# 1960's Cott Cola



## bombboy (Jan 25, 2012)

Batman Cola that is.......came out in 1966 (?)

 Anyone have one? I am looking for any info I can get.

 Thanks, Mark


----------



## epackage (Jan 26, 2012)

Do you mean this one BB? 

 A discussion about it can be found in this post..

 https://www.antique-bottles.net/forum/m-196454/mpage-1/key-batman/tm.htm#196454


----------



## The Uncola (Jan 26, 2012)

That's very cool!


----------



## surfaceone (Jan 26, 2012)

"It's Cott to be good"

 "Q: I found some Batman Cola bottles in the basement of a friend's house. The labels say "Cott Quality Batman Sparkling Cola." When were these made? 

 A: Batman first appeared in Detective Comics in 1939. Batman appears on a wide range of collectibles, including cereal boxes, clocks, cookie jars, lunch boxes, mugs, Pez dispensers, rings, toothbrushes, toys, tumblers, wristwatches and yo-yos. Cott Batman Cola was introduced in 1966 by Cott Beverage Corp. The company was founded by Solomon and Harry Cott in Port Chester, N.Y., in 1923. Cott Cola is currently being made by Cott Corp. of Mississauga, Ontario, Canada. Cott Batman Cola was sold in bottles and cans. They are rarely found today." From Mrs.
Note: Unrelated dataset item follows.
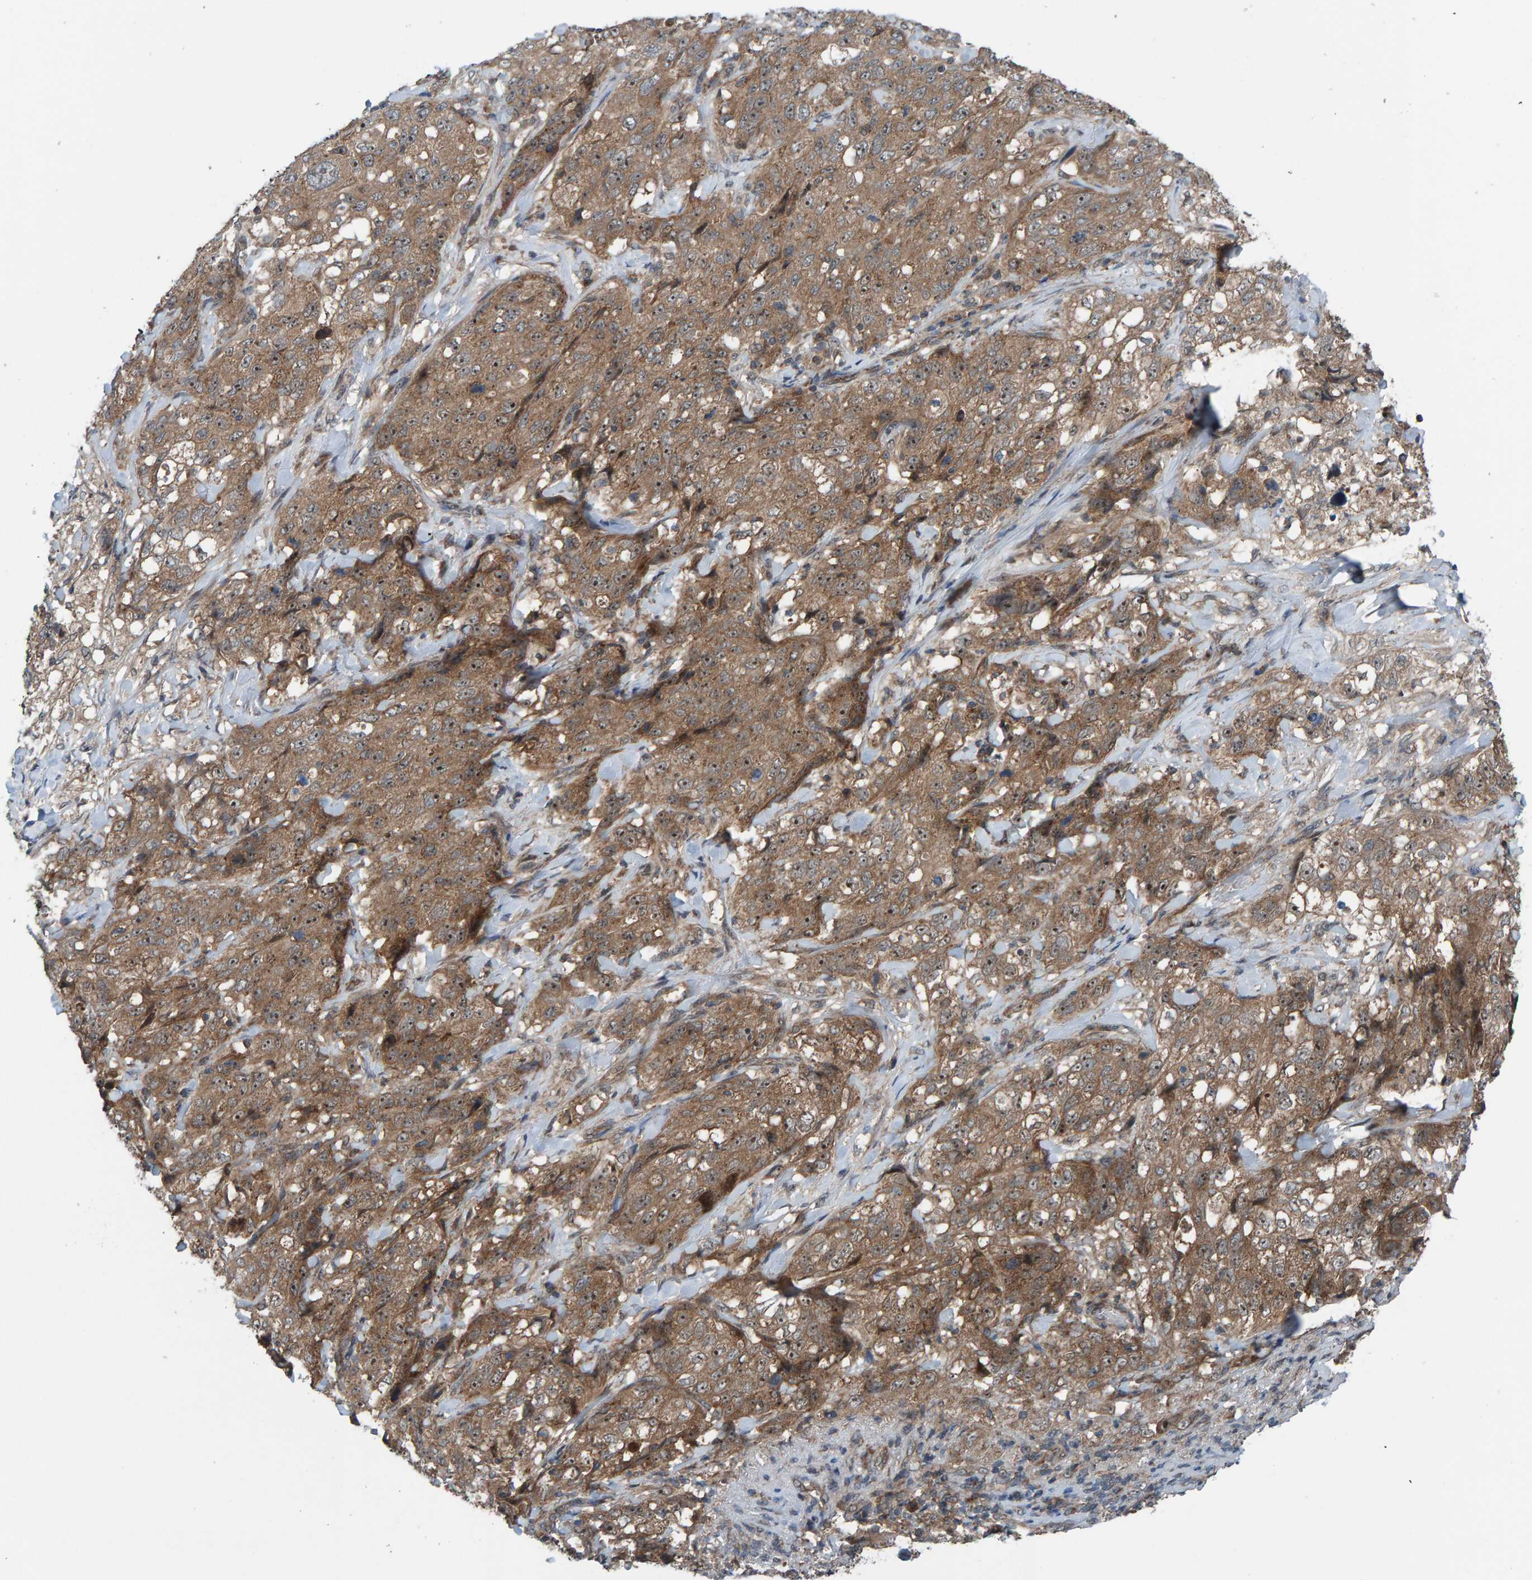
{"staining": {"intensity": "moderate", "quantity": ">75%", "location": "cytoplasmic/membranous"}, "tissue": "stomach cancer", "cell_type": "Tumor cells", "image_type": "cancer", "snomed": [{"axis": "morphology", "description": "Adenocarcinoma, NOS"}, {"axis": "topography", "description": "Stomach"}], "caption": "Stomach adenocarcinoma stained with a brown dye demonstrates moderate cytoplasmic/membranous positive positivity in approximately >75% of tumor cells.", "gene": "CUEDC1", "patient": {"sex": "male", "age": 48}}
Kovel.




From.


----------



## bombboy (Jan 26, 2012)

Holy Cow Jim, that's the one, thanks. And Surface, I saw those cans on some Bat Blog, very cool as well, both are gonna be hard to locate. 

 Now to pry one from someone's collection.

 Thanks for the info.

 Mark


----------



## bottlingco (Jan 26, 2012)

This company also had a diet ACL with a picture of a lady on the side of the label.  Should anyone have one they would part with, please let me know.  Thanks.  ~bottlingco


----------



## TJSJHART (Feb 13, 2012)

I'D JUST LIKE A PIC OF THE BOTTLES....WELL AN ACL WOULD BE NICE..


----------